Arrive here, collaborative filtering has become an optimization problem with regard to successful conversion.Because variable xu and yi is coupled together, this Individual problem bad solution, thus we introduce als that is to say, that we can first fix y (such as random initializtion x), Then first solve x using formula (2), then fix x, then solve y, so alternately reciprocal until convergence, that is, so-called alternately Little square law solving method.
Concrete method for solving is described as follows:
First fix y, loss function l (x, y) sought local derviation to xu, and makes derivative=0, obtain:
xu=(yty+λi)-1ytru......(3)
Fix x in the same manner, can obtain:
yi=(xtx+λi)-1xtri... (4) wherein ru (1 × n) is the u row of r, and ri (1 × m) is i-th row of r, i It is the unit matrix of k × k.

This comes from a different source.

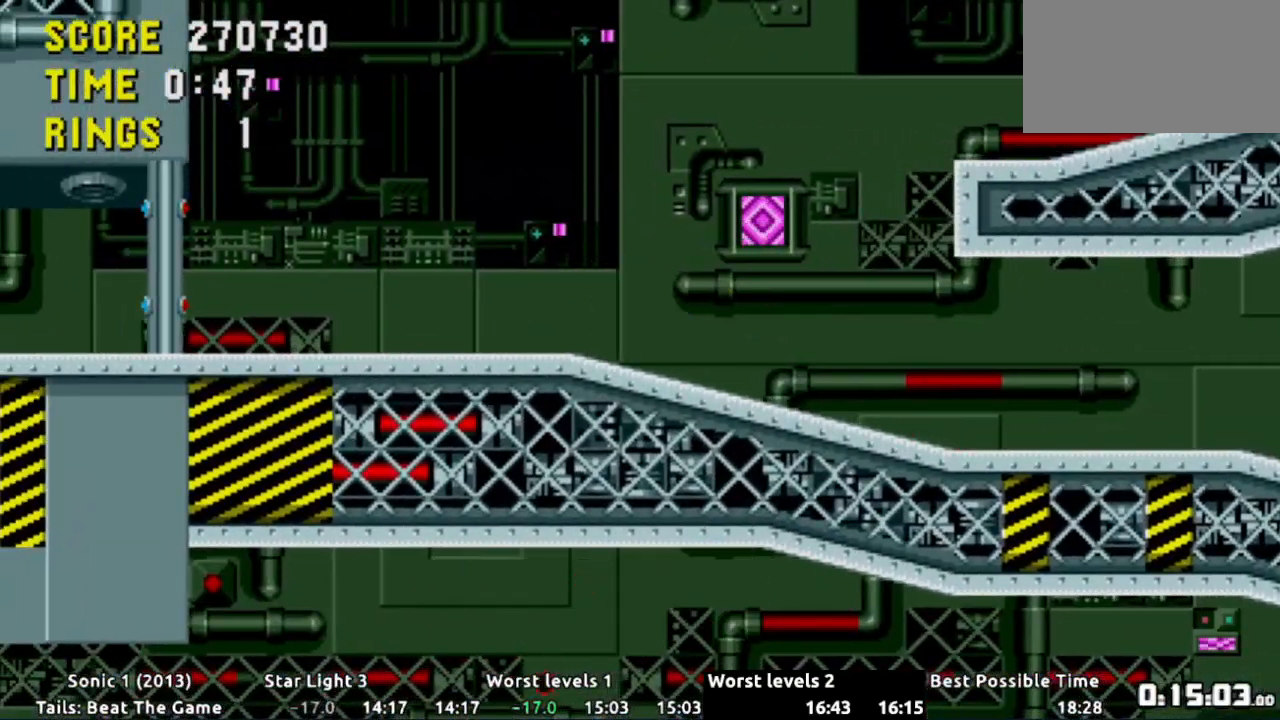
{"buttons": [], "events": [[200, "DPAD_RIGHT", "down"], [250, "DPAD_RIGHT", "up"]]}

Iterative step: random initializtion y first, updated using formula (3) and obtain x, then utilize formula (4) to update y, directly Become rmseization very little to root-mean-square error or reach maximum iteration time.
r ~ = x y
r m s e = &sigma; ( r - r ~ ) 2 n
Model mentioned above is applied to the application scenarios solving there is clear and definite rating matrix, but in many cases, user Clearly do not feed back the preference to commodity, that is, directly do not give a mark, we can only be inferred by some behaviors of user His preference to commodity.Such as, in the problem of television program recommendations, the number of times to TV program watching or duration, at this moment We can speculate that number of times is more, see the time is longer, the preference of user is higher, but for the program do not watched, It is likely due to user and does not know there is this program, or do not have approach to obtain this program, we are unascertainable to speculate user not Like this program.Als-wr solves these problems by confidence weight: is assigned to larger for the item more be sure oing user preference Weight, for do not have feed back item, be assigned to less weight.The formal specification of als-wr model is as follows:
The object function of als-wr:
min x u , y i l ( x , y ) = &sigma; u , i c u i ( p u i - x u t y i ) 2 + &lambda; ( | x u | 2 + | y i | 2 ) ...... ( 5 )

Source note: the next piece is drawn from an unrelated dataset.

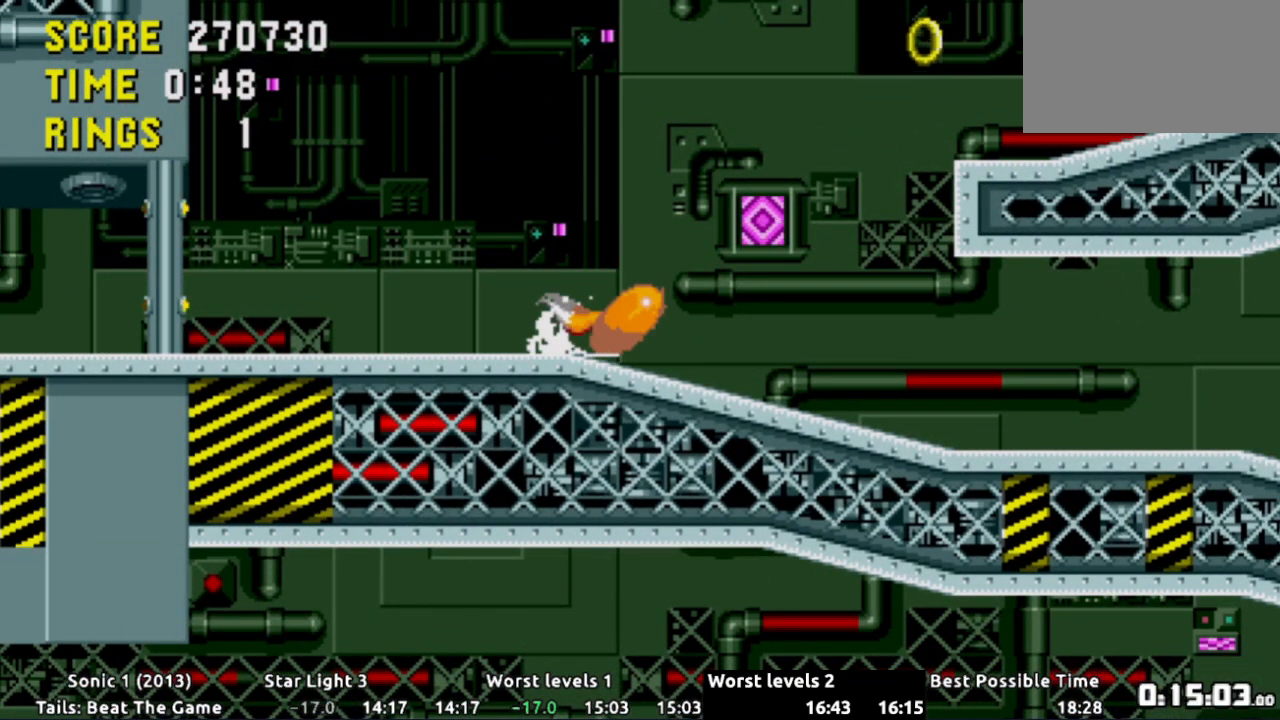
{"buttons": ["DPAD_DOWN"], "events": [[100, "A", "up"], [100, "DPAD_DOWN", "up"], [100, "X", "up"], [333, "DPAD_DOWN", "down"]]}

p u i = 1 i f r u i > 0 0 i f r u i = 0
cui=1+ α rui
Wherein α is confidence level coefficient.
Solution mode or least square method:
xu=(ytcuy+λi)-1ytcuru......(6)
yi=(xtcix+λi)-1xtciri......(7)
Wherein cu is the diagonal matrix of n × n, and ci is the diagonal matrix of m × m;Cuii=cui, ciii=cii.
Described real-time monitoring system includes electronic chart and public notification of information plate, and the display of electronic chart combining geographic location is real When situation and information, electronic chart includes road granularity map and piece chorography, road granularity map be main assume pattern, The position of maintenance personal and state can be shown in real time, report for repairment a little or the position of early-warning point and fault message, supplemented by piece chorography Help display pattern, the major failure information of each section and state are shown, mainly for being easy to manage and planning;Information Bulletin board passes through word and form shows real time information.
As shown in figure 5, information issuing system includes information extraction modules, ATL, message processing module, information cache mould Block, information issuing module, information extraction modules distribute system, extract data message database from early warning system, work order;Template The related information such as storehouse memory storage early warning, work order issues script;Message processing module is used for being combined the data extracted with script Generate file publishing;Information cache module can utilize cache chip, realize buffering in file publishing transmitting procedure and Storage;Information issuing module is used for for file publishing being associated with real-time monitoring system.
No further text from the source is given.